If you don't know how the dinner drill works as The New Guy to our family, you'll soon be informed as to just how we do things.
a la izquierda
(11,791 posts)But there was no "line." Like a buffet line? None of that, and my family is enormous. We all sat and the women waited on the men. Mom's family is Mediterranean. I find myself waiting on my husband at family parties, like a "good Spanish-Italian wife," as my grandma says. I generally cringe when she says that.
MadrasT
(7,237 posts)There is no typical "order".
Berlum
(7,044 posts)Sheesh
MrSlayer
(22,143 posts)Or in our case the piece of pork in the Sunday gravy.
When I was a kid my mom would serve us dinner and my dad would get the lion's share, be it the aforementioned piece of pork, the big steak or bowl of stew or whatever. Dad always carves the turkey and serves everyone else on thanksgiving but makes sure to secure a drumstick first.

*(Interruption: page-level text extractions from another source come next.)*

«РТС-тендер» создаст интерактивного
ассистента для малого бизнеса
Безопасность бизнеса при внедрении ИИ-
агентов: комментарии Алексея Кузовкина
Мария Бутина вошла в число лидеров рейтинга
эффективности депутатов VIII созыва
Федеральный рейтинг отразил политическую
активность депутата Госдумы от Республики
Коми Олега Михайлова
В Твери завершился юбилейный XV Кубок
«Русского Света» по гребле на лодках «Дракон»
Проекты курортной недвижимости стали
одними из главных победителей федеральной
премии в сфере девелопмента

In my house, with my family, it's everyone for themselves unfortunately. With both of us having to work we very rarely have a sit down family meal. When we do, whichever of us cooks does the serving.
Warren Stupidity
(48,181 posts)By the way rMoney, living in a mansion with a car elevator, is unlikely to get in line for anything.
Trailrider1951
(3,414 posts)Mom always served Dad first, then her children, beginning with her youngest first, and herself last. Dad always got first choice as a sign of respect, after all, he was the one who brought home the bacon. And I was then and now OK with that.
notadmblnd
(23,720 posts)dinner is set on the table and we all pass it around. There is no lining up whether there is 2 or 20 of us. Certain people do have their place at the table, but it does not mean they get their food first.
ejpoeta
(8,933 posts)vegetables and such. bob always saves the fruits and veggies for the kids anyway. money is tight and we don't have a lot of that stuff. at family functions we let the elders go first and then the kids and then the kids parents.
southernyankeebelle
(11,304 posts)sure everything was on the table and set. At least for special occasions. But in my family during the holidays we all work together. Some set the table. Mother and dad usually cooked together at the end everyone brought their own plate to the kitchen and some finished clearing off the table and some did the washing of the dishes and putting all away. It took know time.

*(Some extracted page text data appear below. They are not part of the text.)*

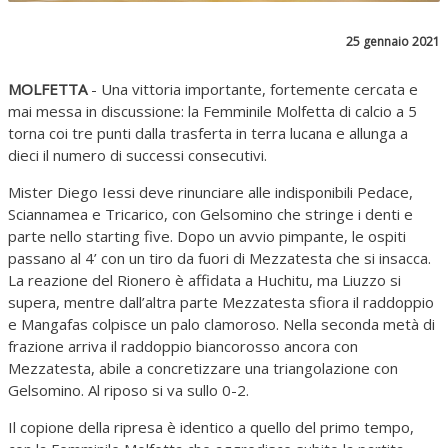
25 gennaio 2021
MOLFETTA
- Una vittoria importante, fortemente cercata e
mai messa in discussione: la Femminile Molfetta di calcio a 5
torna coi tre punti dalla trasferta in terra lucana e allunga a
dieci il numero di successi consecutivi.
Mister Diego Iessi deve rinunciare alle indisponibili Pedace,
Sciannamea e Tricarico, con Gelsomino che stringe i denti e
parte nello starting five. Dopo un avvio pimpante, le ospiti
passano al 4’ con un tiro da fuori di Mezzatesta che si insacca.
La reazione del Rionero è affidata a Huchitu, ma Liuzzo si
supera, mentre dall’altra parte Mezzatesta sfiora il raddoppio
e Mangafas colpisce un palo clamoroso. Nella seconda metà di
frazione arriva il raddoppio biancorosso ancora con
Mezzatesta, abile a concretizzare una triangolazione con
Gelsomino. Al riposo si va sullo 0-2.
Il copione della ripresa è identico a quello del primo tempo,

I remember going with my husband to visit a family and my husband worked with the father of that family. Anyway they had a small child's table in the kitchen and in the dinning room sat the grownups. I didn't care for that to much. But what really kind of upset me was they served the kids hot dogs and the adults were served steak. I was really surprised. I would never do that. We all eat the same thing. It was not they couldn't afford to give the kids steaks. They were getting CA money because they adopted 3 kids. So money really wasn't an issue. Anyway they were a weird bunch anyway. I felt very sorry for the children. The father was a scary SOB and the kids were scared to death of him.
Zen Democrat
(5,901 posts)I was told this was an old custom because the men ate and went back to work in the fields. After they were done and gone, the women and children ate and cleaned up.
barbtries
(28,787 posts)but with my two sons who have been with me at thanksgiving in recent years, we put everything on the card table, load our plates, have a toast and eat together.

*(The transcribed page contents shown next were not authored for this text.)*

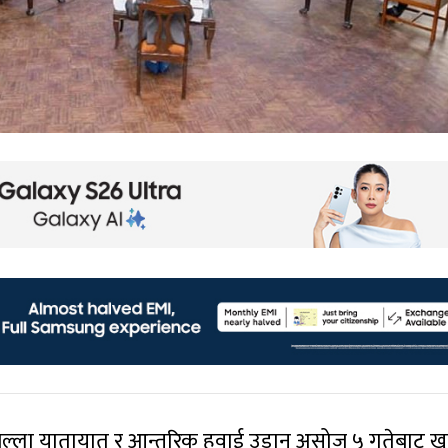
जिल्ला यातायात र आन्तरिक हवाई उडान असोज ५ गतेबाट ख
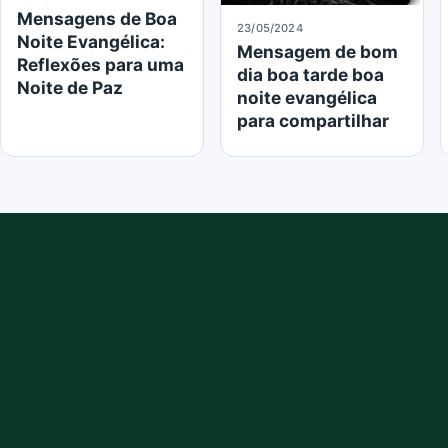
Mensagens de Boa
23/05/2024
Noite Evangélica:
Mensagem de bom
Reflexões para uma
dia boa tarde boa
Noite de Paz
noite evangélica
para compartilhar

i can't recall throughout my life there ever having been an order to tell the truth.
Jennicut
(25,415 posts)He always sits down last too. He actually tries to do too much and at 65 I want him to slow down at bit. Of course, he is also a conservative. I try to overlook that since he really has been a very good father and is really great with my kids. We always agree to disagree on our politics.
I think Mitt has no idea how to put others before himself. Must have been the way he grew up.